● Фрагмент текста:
****************
February 12th, 2003

спокойный

Страдай, душа моя, страдай

Долгий вечер дороги домой начался странно. Под проливным дождём я стояла на тремпиаде... Нет, не так. Я стояла на развилке, где ловятся попутки в наше поселение, под проливным дождём... Нет, опять не так. Стоя на тремпиаде под проливным дождём где ловятся попутки в наше поселение... Фу. Проливной дождь и я стояли на тремпиаде? Тремпиада стояла между мной и проливным дождём? Мы с тремпиадой переживали дождь? О. Да.
****************
● Задание A:
Ответьте по заметке выше на вопросы:
(i) Какая дата указана в начале заметки?
(ii) Как озаглавлена заметка?
(iii) Какой дождь упоминается в заметке?
****************
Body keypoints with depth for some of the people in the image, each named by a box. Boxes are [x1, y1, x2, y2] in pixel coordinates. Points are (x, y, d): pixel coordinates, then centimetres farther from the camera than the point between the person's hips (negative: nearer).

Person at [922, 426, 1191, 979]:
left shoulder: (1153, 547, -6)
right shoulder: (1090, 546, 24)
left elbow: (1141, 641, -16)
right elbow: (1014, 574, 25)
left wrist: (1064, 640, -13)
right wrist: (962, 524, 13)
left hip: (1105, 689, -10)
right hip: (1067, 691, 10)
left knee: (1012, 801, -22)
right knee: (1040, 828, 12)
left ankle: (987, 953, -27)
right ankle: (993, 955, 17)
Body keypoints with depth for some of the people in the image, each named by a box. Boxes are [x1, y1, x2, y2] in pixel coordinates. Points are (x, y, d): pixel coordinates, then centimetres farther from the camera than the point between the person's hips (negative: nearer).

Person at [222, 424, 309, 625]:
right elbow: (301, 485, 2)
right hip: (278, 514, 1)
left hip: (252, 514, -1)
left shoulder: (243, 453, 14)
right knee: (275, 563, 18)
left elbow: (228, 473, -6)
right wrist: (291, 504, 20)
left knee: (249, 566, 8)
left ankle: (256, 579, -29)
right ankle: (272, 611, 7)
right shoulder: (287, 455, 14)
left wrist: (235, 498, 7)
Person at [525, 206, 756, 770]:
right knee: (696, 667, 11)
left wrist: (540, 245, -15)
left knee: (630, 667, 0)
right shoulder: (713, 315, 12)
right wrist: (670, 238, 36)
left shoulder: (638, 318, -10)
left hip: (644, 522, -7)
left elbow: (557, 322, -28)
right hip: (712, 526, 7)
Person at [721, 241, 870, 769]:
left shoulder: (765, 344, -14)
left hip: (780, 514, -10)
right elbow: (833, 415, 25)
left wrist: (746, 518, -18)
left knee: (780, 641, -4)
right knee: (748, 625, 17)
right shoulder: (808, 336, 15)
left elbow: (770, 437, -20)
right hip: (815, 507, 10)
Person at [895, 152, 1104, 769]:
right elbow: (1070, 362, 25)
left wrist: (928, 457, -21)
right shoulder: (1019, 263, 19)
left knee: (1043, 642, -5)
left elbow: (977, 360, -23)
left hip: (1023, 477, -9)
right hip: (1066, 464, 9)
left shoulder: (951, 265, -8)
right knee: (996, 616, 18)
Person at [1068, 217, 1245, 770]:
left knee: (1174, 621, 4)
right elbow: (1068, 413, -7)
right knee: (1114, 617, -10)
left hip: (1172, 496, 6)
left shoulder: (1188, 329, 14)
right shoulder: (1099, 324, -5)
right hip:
****************
● Задание B: Перепишите записи от строки с «left hip: (644, 522, -7)» до строки с «right knee: (996, 616, 18)» включительно, заменив «Person» на «Figure» и не меняя ничего другого. Выведите только эти строки.

● Ответ A:
(i) February 12th, 2003.
(ii) «Страдай, душа моя, страдай».
(iii) Проливной.

● Ответ B:
left hip: (644, 522, -7)
left elbow: (557, 322, -28)
right hip: (712, 526, 7)
Figure at [721, 241, 870, 769]:
left shoulder: (765, 344, -14)
left hip: (780, 514, -10)
right elbow: (833, 415, 25)
left wrist: (746, 518, -18)
left knee: (780, 641, -4)
right knee: (748, 625, 17)
right shoulder: (808, 336, 15)
left elbow: (770, 437, -20)
right hip: (815, 507, 10)
Figure at [895, 152, 1104, 769]:
right elbow: (1070, 362, 25)
left wrist: (928, 457, -21)
right shoulder: (1019, 263, 19)
left knee: (1043, 642, -5)
left elbow: (977, 360, -23)
left hip: (1023, 477, -9)
right hip: (1066, 464, 9)
left shoulder: (951, 265, -8)
right knee: (996, 616, 18)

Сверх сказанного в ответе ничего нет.